Count the lines in the data that contain the string "avec", treating uppercase and lowercase as different, and give only the number.

=== Information shown ===
══════════
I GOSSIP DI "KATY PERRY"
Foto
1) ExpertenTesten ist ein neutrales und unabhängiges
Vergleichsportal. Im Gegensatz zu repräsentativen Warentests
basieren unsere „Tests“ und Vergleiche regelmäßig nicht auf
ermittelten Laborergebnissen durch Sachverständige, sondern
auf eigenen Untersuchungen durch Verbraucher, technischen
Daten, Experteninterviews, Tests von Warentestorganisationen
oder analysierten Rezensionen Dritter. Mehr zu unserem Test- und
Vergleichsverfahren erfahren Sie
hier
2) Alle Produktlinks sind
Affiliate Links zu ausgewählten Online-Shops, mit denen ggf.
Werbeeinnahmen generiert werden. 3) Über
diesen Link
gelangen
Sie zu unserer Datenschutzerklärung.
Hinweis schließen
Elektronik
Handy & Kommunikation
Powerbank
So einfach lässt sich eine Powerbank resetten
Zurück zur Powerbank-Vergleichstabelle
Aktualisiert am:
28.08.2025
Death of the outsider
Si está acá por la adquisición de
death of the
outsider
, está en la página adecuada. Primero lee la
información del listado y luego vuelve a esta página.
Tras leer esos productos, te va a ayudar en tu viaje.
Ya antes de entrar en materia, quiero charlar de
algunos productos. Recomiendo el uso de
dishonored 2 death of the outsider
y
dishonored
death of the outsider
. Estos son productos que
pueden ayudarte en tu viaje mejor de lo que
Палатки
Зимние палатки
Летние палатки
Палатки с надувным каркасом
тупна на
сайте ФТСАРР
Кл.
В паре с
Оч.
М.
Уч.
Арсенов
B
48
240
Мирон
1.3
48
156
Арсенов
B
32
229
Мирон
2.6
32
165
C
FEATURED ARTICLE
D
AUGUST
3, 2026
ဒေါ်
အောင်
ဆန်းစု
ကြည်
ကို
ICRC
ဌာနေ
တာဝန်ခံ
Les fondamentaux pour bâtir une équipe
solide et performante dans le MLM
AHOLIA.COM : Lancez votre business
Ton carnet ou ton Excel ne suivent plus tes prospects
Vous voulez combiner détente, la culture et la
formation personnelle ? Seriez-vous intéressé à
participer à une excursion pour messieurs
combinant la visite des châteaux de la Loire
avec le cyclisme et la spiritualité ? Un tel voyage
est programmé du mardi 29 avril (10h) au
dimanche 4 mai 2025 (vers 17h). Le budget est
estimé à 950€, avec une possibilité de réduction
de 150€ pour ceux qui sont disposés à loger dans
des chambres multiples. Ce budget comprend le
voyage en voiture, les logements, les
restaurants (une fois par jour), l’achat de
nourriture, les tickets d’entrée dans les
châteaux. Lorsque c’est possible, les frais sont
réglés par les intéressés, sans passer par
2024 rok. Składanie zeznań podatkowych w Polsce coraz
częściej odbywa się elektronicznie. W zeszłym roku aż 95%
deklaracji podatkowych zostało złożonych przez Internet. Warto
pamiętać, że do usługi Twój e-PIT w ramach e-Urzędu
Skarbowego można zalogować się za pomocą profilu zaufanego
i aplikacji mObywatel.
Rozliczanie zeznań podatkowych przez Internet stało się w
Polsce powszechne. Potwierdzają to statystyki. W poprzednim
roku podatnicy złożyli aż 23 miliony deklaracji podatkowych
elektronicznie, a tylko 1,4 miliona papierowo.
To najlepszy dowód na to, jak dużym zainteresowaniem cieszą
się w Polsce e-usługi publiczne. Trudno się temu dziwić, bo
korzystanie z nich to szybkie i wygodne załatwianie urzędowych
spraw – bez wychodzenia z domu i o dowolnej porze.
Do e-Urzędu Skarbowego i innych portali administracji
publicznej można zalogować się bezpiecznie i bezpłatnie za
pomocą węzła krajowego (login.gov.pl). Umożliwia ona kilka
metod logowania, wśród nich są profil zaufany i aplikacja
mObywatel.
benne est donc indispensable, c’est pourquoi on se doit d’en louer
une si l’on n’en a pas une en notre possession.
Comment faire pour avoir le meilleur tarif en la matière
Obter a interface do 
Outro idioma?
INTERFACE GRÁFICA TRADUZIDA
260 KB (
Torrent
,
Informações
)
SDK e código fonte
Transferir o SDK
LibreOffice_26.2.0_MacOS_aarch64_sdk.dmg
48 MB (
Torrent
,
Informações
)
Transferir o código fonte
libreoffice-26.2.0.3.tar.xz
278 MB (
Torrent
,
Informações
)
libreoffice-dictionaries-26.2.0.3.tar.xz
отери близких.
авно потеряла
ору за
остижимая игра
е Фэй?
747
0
══════════
=== Your solution ===
2